Q: Can von Willebrand disease skip generations? A: Yes, particularly with Type 1 (autosomal dominant with variable expression). A parent may have very mild symptoms while a child has more significant bleeding. Genetic testing can help identify affected family members.

Q: What is the DDAVP challenge test? A: This test determines if a patient will respond to desmopressin (DDAVP). Baseline blood tests are taken, DDAVP is administered, and blood tests are repeated to measure the response. This helps guide treatment decisions.

Q: Are there dietary restrictions with von Willebrand disease? A: No specific diet is required, but it's advisable to avoid NSAIDs (aspirin, ibuprofen) and limit alcohol.
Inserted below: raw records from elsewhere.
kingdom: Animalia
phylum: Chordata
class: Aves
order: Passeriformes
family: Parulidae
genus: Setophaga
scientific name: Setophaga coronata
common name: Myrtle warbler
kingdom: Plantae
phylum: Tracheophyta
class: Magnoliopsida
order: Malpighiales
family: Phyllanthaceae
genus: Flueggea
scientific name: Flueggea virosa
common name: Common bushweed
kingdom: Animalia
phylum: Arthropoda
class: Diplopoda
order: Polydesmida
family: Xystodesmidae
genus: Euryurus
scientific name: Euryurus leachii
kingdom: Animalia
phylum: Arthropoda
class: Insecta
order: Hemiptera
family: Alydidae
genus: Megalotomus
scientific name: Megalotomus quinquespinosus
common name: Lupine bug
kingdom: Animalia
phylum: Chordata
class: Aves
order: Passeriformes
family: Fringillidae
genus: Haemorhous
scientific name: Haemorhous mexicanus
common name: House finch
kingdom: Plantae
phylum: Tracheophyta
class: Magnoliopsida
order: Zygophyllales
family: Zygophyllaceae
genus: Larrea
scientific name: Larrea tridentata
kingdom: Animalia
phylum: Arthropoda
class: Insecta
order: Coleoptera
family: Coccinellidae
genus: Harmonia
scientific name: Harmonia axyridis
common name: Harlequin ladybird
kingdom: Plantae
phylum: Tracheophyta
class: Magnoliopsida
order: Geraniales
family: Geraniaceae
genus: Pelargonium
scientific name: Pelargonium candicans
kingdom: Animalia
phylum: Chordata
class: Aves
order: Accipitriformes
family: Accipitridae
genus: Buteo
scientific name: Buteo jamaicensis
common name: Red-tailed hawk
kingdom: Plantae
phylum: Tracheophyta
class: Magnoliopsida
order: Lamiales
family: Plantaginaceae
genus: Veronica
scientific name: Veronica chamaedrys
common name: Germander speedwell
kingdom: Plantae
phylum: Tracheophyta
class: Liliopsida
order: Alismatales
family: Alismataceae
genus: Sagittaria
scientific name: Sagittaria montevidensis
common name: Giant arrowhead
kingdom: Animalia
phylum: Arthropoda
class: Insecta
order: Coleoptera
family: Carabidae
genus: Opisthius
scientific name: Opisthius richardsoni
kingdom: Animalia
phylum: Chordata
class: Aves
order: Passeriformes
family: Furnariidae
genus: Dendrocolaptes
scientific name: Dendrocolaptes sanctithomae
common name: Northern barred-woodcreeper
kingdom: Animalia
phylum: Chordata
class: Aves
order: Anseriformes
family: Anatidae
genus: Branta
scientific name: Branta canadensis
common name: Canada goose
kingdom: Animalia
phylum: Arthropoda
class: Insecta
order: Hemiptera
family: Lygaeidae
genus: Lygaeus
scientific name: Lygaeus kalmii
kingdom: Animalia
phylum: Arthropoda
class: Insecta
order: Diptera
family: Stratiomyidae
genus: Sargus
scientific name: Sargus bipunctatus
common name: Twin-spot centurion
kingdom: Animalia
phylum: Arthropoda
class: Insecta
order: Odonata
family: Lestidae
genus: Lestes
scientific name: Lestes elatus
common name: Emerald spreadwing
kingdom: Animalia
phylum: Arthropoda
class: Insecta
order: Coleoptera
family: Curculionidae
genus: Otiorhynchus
Foods rich in vitamin K (leafy greens) are not restricted as they don't affect vWF. Good nutrition supports overall vascular health.

Q: Can I play sports with von Willebrand disease? A: Most patients can participate in many activities. Contact sports should be avoided as bleeding from injuries can be significant. Swimming, walking, yoga, cycling, and dancing are good options. Discuss activities with your hematologist.

Q: What should I do before surgery or dental work? A: Inform your healthcare providers about your condition. Preoperative evaluation by a hematologist is important. Treatment with DDAVP or vWF concentrate may be needed before procedures. Close monitoring during and after procedures is essential.

Q: How does von Willebrand disease affect women specifically? A: Women often have more significant symptoms due to menstrual bleeding and childbirth. Heavy menstrual bleeding is common and may require hormonal treatments. Pregnancy may temporarily improve vWF levels but delivery requires planning. Many women are first diagnosed due to gynecological bleeding problems.

Q: What is the role of homeopathy in von Willebrand disease? A: Homeopathy provides constitutional support and may help with overall wellbeing, recovery from bleeding episodes, and energy levels. Individualized remedies are selected based on complete symptom presentation. Homeopathy is complementary to, not a replacement for, conventional treatment.